Several months ago, a small group of us (representing amFAR, GMHC, ACT UP, and Treatment Action Group) confronted NIH director Dr. Francis Collins, demanding to know what was happening, not only with a new OAR director, but also with the sorry state of their research.

It is no secret now that there’s no cure in sight and that Whitescarver and Dr. Anthony Fauci have been less than forthcoming about their failure to come up with very much. Dr. Fauci is the Director of NIAID, the National Institute of Allergy and Infectious Diseases, which should be in charge of AIDS, but he is a director who is not allowed to touch the money, which must come to him via OAR via Dr. Collins. Talk about a bureaucratic nightmare! And all these years, Dr. Fauci has led us to believe that he’s in charge.

Anthony Fauci has said many times that he doesn’t want to retire until he finds a cure for AIDS. I once believed him. I once believed there was a cure for AIDS. Dr. Fauci, Dr. Collins, the NIH have done their best to refute this notion and tarnish my hope.

“It’s clear that you have a limited time of effectiveness in Washington if you really are doing anything. If you’re not doing anything, you can stay there indefinitely,” said Dr. George Mueller, whose tough-minded management dauntlessly and successfully supervised getting a man on the moon and then immediately leaving NASA and Washington to return to the private sector. Dr. Fauci has been in Washington for some 40 years.

Dr. Anthony Fauci vowed he wouldn’t leave Washington until he found a cure for AIDS.
Dr. Anthony Fauci vowed he wouldn’t leave Washington until he found a cure for AIDS.

One in eight Americans infected with HIV still don’t know they have it.

According to Dr. Collins, a final candidate for the OAR director is expected in December or January at the latest. A search committee (which fortunately includes our Peter Staley) is currently reviewing the full packet of applications, and will be interviewing candidates on November 10. They’ll send their “short list” of three or four recommended candidates to Collins about a week later.

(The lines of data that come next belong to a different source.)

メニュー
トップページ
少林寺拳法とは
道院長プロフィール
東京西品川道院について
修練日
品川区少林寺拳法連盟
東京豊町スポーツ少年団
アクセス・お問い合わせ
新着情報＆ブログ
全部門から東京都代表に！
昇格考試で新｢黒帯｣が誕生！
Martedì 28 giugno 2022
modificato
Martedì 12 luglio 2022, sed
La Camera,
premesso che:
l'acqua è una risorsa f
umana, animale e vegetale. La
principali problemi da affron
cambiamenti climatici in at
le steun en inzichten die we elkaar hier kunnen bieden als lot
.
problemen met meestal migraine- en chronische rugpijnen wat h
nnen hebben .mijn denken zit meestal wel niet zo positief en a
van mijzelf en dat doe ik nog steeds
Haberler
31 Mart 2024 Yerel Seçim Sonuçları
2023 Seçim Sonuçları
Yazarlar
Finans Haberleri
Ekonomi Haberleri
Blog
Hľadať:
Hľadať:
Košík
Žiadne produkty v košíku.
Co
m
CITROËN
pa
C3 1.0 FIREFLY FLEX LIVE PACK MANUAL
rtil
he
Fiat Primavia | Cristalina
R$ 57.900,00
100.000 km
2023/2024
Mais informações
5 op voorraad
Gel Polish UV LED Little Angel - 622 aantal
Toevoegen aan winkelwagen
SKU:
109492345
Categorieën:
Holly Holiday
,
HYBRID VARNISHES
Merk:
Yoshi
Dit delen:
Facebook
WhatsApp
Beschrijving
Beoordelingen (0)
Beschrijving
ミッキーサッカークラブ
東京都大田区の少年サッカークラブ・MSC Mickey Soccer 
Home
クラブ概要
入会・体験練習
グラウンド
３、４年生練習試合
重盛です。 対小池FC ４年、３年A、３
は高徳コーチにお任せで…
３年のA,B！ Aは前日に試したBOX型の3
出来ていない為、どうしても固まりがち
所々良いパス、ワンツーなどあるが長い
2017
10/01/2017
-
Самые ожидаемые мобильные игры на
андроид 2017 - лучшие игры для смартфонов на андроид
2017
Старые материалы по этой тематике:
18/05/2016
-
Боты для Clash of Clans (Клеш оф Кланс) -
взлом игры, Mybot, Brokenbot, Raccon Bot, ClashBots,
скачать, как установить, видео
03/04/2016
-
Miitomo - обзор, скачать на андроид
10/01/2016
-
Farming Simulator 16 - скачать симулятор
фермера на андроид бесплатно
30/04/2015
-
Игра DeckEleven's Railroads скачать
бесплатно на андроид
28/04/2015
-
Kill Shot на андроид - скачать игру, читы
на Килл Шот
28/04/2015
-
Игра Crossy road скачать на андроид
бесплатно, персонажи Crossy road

At that point, their job is done, and Collins picks from this list. God only knows how long he’ll take, and God only knows how long the new head of OAR will take to figure things out, to settle in, to fund new research.

A former head of OAR called a moratorium for an entire year while he tried to learn everything he was meant to know. We do know Collins is more interested in Alzheimer’s than AIDS and Congress is not interested in AIDS at all.

Any sense of urgency at the National Institutes of Health, which by charter is meant to look after the health of all the American people, is invisible and relatively non-existent. Time is being wasted on a never-ending daily basis. That it will take this long to fill a vacated position for a new OAR chief is a perfect example of how this place wastes time. By Dr. Mueller’s definition they’re not doing anything. They’ve all been in Washington too long.

LARRY KRAMER is a founder of both GMHC and ACT UP. Volume One of his history of this plague,The American People, has just been published. Last year Yale University awarded him an honorary Doctor of Humane Letters.